Christoph Leitl (born 29 March 1949 in Linz, Upper Austria) is an Austrian politician. A member of the Austrian People's Party, he is the former president of the Austrian Federal Economic Chamber and president of EUROCHAMBRES since 2018.

== Life ==

Leitl has been married to Erni since 1973 and father of two children.
He graduated from the Johannes Kepler University Linz in 1971 with a Magister degree and earned his doctorate in Economic and Social Sciences at the same university in 1973.
Leitl served as president of Bauhütte Leitl-Werke Ges.m.b.H., a medium-sized company in the construction materials business owned by his family, from 1977 to 1990.

== Politics ==

Leitl has always been known for his "fervent European perspective". Since the 1960s, he has been politically involved in European youth and entrepreneurs movements.

From 1985 to 1990, Leitl was MP in the Upper Austria state legislature. In 1990, he became minister of Economic Affairs of the same state. From 1995 to 2000, Leitl concurrently served as Vice-Governor of Upper Austria.

Leitl was elected vice-president of the Austrian People's Party branch of Upper Austria in 1990.

In 1999, Leitl won the presidential election of the Österreichischer Wirtschaftsbund, the economic branch of the Austrian People's Party.
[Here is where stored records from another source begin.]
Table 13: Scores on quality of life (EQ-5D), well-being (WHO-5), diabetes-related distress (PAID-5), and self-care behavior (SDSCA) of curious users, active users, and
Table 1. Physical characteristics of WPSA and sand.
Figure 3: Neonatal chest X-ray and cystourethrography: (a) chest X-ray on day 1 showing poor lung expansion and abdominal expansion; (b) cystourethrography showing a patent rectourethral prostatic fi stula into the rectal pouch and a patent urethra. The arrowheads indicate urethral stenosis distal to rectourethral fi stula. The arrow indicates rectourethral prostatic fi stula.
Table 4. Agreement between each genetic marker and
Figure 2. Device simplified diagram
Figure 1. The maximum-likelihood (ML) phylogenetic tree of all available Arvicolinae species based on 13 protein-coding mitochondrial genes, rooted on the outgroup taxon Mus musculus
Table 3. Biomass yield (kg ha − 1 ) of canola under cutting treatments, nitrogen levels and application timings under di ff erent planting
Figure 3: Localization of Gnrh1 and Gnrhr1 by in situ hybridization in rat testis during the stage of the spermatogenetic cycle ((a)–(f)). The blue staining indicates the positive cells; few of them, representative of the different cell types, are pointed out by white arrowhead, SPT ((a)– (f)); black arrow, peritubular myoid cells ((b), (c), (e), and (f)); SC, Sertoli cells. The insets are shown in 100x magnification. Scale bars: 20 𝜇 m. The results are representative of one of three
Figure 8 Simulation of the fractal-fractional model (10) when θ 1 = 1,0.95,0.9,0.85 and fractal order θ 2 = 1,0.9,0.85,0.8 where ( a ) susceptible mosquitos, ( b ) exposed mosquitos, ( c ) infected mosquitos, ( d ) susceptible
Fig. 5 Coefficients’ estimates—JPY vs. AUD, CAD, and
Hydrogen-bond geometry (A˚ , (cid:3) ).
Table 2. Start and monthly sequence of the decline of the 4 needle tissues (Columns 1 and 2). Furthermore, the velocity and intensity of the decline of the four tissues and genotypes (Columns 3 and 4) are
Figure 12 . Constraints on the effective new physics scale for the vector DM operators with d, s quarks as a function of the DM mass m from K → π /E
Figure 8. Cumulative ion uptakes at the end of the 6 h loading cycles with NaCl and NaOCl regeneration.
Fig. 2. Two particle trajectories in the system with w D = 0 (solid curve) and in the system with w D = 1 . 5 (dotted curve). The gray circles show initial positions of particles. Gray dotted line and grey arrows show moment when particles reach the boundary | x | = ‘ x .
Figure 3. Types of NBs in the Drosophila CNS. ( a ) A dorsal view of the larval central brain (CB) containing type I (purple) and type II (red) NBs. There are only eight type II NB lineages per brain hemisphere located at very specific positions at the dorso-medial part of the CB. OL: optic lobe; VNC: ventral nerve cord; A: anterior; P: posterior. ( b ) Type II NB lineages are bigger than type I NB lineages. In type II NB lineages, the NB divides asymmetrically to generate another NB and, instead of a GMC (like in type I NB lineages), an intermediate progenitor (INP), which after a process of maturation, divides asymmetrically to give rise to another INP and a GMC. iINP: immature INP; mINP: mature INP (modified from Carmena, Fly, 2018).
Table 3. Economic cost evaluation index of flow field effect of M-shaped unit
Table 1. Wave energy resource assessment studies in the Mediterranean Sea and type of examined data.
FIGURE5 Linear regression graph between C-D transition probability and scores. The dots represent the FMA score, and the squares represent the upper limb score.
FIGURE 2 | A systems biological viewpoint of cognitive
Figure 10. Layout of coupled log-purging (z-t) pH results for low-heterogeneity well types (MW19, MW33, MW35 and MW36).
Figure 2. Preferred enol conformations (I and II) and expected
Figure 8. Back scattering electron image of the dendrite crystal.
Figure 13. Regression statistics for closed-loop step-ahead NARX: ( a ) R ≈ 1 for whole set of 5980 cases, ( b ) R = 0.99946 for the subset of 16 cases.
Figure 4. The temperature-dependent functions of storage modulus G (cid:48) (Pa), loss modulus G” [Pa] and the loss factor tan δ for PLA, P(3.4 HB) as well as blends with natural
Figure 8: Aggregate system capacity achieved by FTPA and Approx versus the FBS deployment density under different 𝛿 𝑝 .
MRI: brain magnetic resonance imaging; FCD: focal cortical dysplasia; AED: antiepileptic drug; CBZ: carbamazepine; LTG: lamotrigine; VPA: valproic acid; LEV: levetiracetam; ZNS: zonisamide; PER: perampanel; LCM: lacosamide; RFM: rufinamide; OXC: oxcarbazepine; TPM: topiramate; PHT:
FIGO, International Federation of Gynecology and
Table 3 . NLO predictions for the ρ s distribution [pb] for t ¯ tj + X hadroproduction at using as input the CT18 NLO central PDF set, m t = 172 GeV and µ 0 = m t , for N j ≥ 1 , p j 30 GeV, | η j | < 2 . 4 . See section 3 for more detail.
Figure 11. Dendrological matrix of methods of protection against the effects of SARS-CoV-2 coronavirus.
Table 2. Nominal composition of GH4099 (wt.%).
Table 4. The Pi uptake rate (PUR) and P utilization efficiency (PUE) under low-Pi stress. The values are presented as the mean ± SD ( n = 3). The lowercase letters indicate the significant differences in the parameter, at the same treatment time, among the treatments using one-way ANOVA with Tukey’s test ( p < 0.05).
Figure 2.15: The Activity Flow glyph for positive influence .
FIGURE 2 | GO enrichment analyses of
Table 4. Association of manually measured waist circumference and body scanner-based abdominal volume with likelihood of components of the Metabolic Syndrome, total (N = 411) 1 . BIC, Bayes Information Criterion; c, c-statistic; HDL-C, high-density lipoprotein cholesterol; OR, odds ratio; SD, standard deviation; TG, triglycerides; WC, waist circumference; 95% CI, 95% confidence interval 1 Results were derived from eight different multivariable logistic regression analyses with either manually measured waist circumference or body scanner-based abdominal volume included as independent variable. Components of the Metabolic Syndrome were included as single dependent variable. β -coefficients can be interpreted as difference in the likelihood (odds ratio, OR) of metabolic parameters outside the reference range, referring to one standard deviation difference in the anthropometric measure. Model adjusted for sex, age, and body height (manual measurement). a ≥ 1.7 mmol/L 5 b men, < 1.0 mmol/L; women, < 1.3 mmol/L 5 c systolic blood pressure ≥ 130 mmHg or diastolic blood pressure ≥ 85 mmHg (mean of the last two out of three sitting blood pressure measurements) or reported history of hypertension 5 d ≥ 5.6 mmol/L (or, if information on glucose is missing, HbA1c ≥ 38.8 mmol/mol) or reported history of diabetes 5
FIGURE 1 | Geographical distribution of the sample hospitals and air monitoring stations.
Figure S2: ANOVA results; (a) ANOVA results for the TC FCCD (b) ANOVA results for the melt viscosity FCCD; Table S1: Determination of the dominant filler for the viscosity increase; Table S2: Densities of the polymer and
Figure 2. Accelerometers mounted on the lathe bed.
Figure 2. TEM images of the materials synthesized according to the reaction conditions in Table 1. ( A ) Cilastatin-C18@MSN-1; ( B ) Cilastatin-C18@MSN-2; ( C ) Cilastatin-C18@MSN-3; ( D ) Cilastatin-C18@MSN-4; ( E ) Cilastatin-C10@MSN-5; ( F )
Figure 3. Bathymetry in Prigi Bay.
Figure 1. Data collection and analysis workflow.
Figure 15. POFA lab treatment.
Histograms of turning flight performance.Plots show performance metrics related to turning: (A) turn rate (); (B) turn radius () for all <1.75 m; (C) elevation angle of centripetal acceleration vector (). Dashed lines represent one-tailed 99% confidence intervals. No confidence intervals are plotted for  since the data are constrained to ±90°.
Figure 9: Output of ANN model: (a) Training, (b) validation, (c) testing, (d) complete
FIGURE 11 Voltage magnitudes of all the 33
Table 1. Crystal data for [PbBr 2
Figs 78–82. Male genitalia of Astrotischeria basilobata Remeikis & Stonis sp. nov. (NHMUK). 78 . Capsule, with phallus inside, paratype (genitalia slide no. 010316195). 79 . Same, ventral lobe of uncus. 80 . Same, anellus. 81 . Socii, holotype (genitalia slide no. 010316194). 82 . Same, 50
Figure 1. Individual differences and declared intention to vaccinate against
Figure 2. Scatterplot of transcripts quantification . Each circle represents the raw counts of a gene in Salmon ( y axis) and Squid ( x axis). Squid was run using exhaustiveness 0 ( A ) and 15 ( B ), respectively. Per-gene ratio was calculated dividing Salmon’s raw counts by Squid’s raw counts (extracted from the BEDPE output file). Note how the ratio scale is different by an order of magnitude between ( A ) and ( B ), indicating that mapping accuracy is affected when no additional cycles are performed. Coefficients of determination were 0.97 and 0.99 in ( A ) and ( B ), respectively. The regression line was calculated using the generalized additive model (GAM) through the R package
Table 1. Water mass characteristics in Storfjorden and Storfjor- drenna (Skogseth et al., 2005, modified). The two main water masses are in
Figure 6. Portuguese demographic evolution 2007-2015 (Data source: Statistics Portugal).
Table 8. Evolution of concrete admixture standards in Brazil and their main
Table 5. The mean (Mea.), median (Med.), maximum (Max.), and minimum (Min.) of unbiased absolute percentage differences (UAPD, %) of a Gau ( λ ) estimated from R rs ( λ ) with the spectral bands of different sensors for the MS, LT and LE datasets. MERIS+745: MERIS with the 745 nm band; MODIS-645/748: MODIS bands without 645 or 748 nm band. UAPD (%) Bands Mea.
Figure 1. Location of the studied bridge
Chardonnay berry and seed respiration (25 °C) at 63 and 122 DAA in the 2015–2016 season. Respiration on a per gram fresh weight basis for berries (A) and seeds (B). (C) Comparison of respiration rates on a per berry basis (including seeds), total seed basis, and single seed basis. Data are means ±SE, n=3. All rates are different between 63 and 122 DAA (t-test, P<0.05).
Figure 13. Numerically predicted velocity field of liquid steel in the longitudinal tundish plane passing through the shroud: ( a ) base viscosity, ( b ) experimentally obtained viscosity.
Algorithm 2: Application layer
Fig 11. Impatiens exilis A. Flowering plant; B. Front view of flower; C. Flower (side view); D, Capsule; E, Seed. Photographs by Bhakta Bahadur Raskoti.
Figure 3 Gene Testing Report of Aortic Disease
This cleared the way for Leitl to assume the presidency of the Austrian Federal Economic Chamber in 2000. He was re-elected in 2004 and 2009.

During two election periods, from 2002 to 2005, Leitl also served as president of the European Chambers of Commerce and Industry (EUROCHAMBRES), who named him honorary president in 2006. He was re-elected as president of the same business organization in 2018.

In May 2013, Leitl became an honorary member of SME Europe, the business organization of the European People's Party.